» TAREFA CURTA A
No texto sobre a canção Grândola, em que ano Zeca Afonso a pôs em música?
» TAREFA CURTA B
Por favor, copie do texto sobre a canção Grândola tudo o que vai desde "Posta em música" até "social em Portugal.".

» TRECHO DO TEXTO
%%
O texto que segue, escrito pela professora Maria-Noëlle Ciccia, da Universidade Paul-Valéry, resgata a história e a significação da canção-símbolo da Revolução dos Cravos – Grândola Morena – e presta uma homenagem a este grande personagem da história de Portugal.
Patrícia Reuillard
Maria-Noëlle Ciccia
Em Fevereiro de 2013, no momento em que o Primeiro Ministro português Passos Coelho se preparava para pronunciar um discurso sobre o orçamento diante da Assembleia Nacional, um grupo de manifestantes conseguiu interromper o debate parlamentar durante longos minutos, entoando a canção « Grândola Vila Morena » nas galerias do Parlamento (vídeo). A escolha desta canção de José Afonso não se fez ao acaso. Faz hoje parte do património cultural da democracia portuguesa, sacralizada como hino da contestação, embora não tenha sido concebida com tal objetivo. A letra (poema escrito em 1964 em homenagem à Sociedade Musical Grandolense na ocasião da festa da « Fraternidade Operária de Grândola ») e o caminho percorrido graças à transmissão por agentes ligados à dissidência, deram-lhe o caráter subversivo que ela não aparentava inicialmente.
Posta em música pelo próprio Zeca Afonso em 1971, a canção permaneceu clandestina até que foi escolhida como senha pelos capitães da Revolução dos Cravos do 25 de Abril de 1974. Esse destino sacralizou-a enquanto canção política que faz hoje parte do imaginário da nação portuguesa. Esse imaginário é a utopia de uma revolução militar que derrubou a ditadura salazarista, prometendo futuro melhor ao povo. Mesmo que hoje não se tenham concretizado totalmente os ideais revolucionários da altura, a canção continua divulgando as esperanças de mudança política e social em Portugal.
%%
» EXCERTOS DO MATERIAL
%%
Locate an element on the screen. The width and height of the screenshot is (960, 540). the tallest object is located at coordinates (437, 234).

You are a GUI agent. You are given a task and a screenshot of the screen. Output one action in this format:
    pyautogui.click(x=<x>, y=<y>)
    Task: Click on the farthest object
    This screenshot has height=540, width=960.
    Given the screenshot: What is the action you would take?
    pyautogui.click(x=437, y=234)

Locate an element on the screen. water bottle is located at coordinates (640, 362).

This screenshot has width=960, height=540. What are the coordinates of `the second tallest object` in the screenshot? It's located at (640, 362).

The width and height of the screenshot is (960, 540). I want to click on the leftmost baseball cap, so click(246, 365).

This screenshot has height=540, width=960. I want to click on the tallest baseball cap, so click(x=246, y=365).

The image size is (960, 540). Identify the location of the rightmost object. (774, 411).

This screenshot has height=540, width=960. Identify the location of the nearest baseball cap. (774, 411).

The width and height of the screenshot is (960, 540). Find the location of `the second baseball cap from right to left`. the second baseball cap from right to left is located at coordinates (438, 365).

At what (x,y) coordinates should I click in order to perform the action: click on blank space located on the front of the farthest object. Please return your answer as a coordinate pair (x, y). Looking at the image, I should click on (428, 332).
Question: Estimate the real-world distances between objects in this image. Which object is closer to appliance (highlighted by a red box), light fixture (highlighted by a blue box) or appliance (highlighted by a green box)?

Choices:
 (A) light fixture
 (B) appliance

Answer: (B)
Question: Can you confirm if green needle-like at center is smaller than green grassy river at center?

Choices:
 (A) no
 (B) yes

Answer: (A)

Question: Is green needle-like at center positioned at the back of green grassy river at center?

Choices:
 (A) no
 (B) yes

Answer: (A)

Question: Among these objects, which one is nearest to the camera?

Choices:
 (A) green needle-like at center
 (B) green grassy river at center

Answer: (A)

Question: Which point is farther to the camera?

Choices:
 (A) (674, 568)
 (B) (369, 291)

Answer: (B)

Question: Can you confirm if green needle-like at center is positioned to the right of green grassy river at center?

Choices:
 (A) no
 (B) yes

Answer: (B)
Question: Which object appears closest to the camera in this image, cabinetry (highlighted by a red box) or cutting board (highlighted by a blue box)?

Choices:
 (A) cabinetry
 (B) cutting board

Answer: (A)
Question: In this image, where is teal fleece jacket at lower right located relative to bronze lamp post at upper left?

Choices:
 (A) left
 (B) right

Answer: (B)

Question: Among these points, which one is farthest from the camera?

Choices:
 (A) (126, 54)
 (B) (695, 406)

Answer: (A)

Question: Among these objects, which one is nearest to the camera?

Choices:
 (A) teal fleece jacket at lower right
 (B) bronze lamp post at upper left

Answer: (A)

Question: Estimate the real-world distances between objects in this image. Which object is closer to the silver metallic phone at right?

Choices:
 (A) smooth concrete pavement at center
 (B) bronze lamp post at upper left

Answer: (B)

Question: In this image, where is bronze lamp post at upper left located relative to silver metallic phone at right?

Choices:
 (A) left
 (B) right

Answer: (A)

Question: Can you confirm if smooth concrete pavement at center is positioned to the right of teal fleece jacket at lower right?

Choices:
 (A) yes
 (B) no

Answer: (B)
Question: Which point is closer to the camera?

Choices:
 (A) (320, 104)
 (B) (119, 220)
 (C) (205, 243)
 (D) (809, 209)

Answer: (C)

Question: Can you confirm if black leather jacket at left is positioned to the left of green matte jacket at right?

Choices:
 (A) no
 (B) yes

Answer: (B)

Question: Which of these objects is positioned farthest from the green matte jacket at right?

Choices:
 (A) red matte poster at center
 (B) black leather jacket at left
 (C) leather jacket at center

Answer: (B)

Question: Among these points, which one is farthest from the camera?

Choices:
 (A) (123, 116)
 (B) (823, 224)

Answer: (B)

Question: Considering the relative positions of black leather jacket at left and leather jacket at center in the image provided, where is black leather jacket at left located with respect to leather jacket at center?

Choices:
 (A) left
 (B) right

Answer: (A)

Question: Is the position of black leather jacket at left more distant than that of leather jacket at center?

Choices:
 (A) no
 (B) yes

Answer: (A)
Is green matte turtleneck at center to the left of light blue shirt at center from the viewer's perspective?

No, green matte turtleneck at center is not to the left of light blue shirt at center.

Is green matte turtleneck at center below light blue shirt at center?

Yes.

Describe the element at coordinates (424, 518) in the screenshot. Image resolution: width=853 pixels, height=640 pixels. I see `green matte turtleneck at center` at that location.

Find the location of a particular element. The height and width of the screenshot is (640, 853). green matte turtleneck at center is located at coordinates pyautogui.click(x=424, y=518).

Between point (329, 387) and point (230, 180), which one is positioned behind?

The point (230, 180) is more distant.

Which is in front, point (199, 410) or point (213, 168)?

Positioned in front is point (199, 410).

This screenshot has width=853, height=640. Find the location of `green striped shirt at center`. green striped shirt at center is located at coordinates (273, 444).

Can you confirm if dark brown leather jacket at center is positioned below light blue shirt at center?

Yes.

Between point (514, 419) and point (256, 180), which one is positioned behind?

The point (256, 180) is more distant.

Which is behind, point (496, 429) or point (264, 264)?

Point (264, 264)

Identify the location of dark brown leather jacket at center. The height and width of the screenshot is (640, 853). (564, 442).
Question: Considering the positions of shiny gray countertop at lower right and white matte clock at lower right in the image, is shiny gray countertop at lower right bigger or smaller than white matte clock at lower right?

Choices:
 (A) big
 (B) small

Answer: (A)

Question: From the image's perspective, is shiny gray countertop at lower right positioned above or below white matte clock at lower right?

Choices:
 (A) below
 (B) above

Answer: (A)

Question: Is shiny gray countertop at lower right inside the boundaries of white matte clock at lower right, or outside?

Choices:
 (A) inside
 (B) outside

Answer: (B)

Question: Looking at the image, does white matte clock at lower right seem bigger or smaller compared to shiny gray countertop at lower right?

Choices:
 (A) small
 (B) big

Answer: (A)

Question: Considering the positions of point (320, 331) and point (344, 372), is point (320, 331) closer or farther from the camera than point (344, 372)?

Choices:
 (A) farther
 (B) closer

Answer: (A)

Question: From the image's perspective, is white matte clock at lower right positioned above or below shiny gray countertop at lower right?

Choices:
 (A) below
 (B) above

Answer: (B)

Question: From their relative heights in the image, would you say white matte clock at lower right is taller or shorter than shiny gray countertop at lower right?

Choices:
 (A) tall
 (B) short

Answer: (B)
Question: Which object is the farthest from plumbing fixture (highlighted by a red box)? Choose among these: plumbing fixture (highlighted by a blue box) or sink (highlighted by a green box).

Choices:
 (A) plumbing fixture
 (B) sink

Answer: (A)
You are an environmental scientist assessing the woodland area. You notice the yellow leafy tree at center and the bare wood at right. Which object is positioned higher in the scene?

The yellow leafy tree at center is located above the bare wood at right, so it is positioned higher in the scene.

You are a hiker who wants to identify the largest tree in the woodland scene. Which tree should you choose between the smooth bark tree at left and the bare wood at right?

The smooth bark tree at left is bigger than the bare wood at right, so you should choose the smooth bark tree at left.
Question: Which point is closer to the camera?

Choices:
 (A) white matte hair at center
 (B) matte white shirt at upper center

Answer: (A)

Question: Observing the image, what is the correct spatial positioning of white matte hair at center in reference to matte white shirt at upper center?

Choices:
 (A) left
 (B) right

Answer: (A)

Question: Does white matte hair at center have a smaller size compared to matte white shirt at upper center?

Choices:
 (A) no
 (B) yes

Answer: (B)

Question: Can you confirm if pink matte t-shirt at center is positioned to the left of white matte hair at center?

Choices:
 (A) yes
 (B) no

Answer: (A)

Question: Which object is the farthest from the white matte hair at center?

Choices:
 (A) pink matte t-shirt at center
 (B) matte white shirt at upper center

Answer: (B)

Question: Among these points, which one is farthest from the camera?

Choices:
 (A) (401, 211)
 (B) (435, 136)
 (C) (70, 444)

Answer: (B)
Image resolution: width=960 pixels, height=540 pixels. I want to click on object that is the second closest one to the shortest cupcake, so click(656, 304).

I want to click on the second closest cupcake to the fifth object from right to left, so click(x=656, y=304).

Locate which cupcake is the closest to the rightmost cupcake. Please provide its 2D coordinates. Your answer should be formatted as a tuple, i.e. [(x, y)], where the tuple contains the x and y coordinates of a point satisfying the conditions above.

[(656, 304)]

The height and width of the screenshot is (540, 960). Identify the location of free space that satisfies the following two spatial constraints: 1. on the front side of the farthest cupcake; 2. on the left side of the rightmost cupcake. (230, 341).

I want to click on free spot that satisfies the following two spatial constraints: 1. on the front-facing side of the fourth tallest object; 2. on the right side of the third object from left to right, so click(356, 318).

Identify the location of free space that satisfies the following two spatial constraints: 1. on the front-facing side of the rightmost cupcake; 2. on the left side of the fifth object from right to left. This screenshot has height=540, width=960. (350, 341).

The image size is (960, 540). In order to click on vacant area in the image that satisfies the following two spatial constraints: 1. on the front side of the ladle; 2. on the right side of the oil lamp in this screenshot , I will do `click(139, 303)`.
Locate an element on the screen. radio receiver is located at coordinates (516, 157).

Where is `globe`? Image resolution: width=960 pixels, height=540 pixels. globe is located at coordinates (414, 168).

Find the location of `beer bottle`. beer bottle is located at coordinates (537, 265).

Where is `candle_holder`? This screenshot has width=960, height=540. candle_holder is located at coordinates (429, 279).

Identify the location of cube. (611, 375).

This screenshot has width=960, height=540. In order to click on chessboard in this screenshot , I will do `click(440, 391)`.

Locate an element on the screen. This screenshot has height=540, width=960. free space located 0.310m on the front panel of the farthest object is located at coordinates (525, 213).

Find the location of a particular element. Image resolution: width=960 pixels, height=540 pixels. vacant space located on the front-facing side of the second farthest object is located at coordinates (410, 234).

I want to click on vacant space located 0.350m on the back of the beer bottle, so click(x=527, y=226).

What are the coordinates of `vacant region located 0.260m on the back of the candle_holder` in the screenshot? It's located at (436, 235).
%%
» RESPOSTA A
Em 1971.

» RESPOSTA B
Posta em música pelo próprio Zeca Afonso em 1971, a canção permaneceu clandestina até que foi escolhida como senha pelos capitães da Revolução dos Cravos do 25 de Abril de 1974. Esse destino sacralizou-a enquanto canção política que faz hoje parte do imaginário da nação portuguesa. Esse imaginário é a utopia de uma revolução militar que derrubou a ditadura salazarista, prometendo futuro melhor ao povo. Mesmo que hoje não se tenham concretizado totalmente os ideais revolucionários da altura, a canção continua divulgando as esperanças de mudança política e social em Portugal.